|Dr. Peter F. Haynes
Dr. Peter F. Haynes, dean of the Louisiana State University School of Veterinary Medicine, has earned the 2008 AVMA Award.
Dr. Haynes received the award July 19 during the Opening Session of the AVMA Annual Convention in New Orleans. The Association's highest honor, the award recognizes contributions to the advancement of veterinary medical organizations.
Dr. Haynes has an extensive background in organized veterinary medicine. An AVMA member since 1969, he served for 17 years in the House of Delegates. He was instrumental in the development of the first regular winter session, held this past January. The regular annual session of the HOD takes place in conjunction with the AVMA Annual Convention.
Dr. Haynes served as president of the American Association of Equine Practitioners in 1991. As part of that association, he helped guide its strategic planning initiative and governance changes and served on numerous committees.
In addition, Dr. Haynes has participated on a variety of committees of the American College of Veterinary Surgeons. He also helped co-develop the Louisiana VMA's Equine Committee.
"In some ways, (the AVMA Award) validates that the time, effort, and outcomes of my engagement in organized veterinary medicine have been valued, have made a difference, and have improved the profession," Dr.

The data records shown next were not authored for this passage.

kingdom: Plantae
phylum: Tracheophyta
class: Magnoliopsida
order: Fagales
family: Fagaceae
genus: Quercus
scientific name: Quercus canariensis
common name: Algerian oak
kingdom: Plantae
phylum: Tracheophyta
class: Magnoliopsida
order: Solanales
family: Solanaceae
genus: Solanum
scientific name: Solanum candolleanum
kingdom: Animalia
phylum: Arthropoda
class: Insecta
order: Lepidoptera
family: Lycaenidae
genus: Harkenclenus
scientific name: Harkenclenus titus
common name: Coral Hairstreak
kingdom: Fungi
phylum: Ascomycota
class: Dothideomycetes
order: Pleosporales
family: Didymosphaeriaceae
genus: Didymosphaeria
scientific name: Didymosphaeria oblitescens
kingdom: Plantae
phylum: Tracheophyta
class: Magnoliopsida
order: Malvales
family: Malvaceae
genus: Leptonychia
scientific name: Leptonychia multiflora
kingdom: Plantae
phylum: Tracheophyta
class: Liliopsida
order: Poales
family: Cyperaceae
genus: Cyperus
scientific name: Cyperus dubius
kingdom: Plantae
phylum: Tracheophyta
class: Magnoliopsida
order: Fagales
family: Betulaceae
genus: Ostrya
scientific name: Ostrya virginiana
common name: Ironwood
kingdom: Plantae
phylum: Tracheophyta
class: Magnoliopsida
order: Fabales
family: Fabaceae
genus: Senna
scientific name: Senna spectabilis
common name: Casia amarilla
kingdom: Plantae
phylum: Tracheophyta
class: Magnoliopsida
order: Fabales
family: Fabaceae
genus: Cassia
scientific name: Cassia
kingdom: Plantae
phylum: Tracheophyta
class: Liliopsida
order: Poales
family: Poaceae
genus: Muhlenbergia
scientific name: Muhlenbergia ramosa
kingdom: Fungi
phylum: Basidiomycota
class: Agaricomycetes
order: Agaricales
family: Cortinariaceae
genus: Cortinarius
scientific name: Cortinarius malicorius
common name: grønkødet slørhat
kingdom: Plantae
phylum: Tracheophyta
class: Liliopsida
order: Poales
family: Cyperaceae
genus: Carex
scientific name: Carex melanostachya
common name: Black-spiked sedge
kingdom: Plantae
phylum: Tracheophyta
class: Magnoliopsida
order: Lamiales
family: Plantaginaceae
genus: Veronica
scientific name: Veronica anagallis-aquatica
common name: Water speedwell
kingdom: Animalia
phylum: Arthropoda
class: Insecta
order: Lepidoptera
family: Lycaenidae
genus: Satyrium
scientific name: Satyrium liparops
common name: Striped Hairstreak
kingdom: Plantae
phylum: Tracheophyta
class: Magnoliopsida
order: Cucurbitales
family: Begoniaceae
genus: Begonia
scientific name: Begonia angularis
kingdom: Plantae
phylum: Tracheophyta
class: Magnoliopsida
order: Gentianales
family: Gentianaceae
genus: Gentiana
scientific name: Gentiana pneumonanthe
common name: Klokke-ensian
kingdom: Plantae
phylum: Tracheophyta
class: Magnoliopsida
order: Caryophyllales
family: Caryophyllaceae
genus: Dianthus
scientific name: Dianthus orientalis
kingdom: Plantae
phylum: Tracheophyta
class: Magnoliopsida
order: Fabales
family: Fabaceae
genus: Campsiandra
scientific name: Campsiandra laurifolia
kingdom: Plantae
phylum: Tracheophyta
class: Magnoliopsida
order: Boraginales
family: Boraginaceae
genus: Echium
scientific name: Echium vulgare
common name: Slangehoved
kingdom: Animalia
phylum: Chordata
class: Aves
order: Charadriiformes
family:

Haynes told JAVMA before the convention.
Looking to enhance his personal and professional development, Dr. Haynes became involved in organized veterinary medicine after earning his DVM degree from Colorado State University in 1969 and, subsequently, his ACVS specialty certification.
Dr. Haynes has held a variety of roles at the LSU veterinary school since joining its faculty as an equine clinician in 1974. He became the executive associate dean in 2000 and interim dean in July 2006. In June 2007, he was named dean.
Throughout his career, Dr. Haynes said, he has watched how the profession's increasing knowledge base and specialty focus have led to a growing number of veterinary medical organizations.
"I believe that the future success of veterinary medical organizations will be underpinned by effective strategic planning, and those that do it well will best meet the needs of the animals and publics served, as well as their membership," he said.
Dr. Haynes also noted that organized veterinary medicine needs to have a strong awareness of, and commitment to, effective leadership training.
"Successful organizations will need to attract new volunteer leaders by providing more focused assignments and shorter time commitments that will fit the lifestyles of the younger generation of veterinarians today," he said.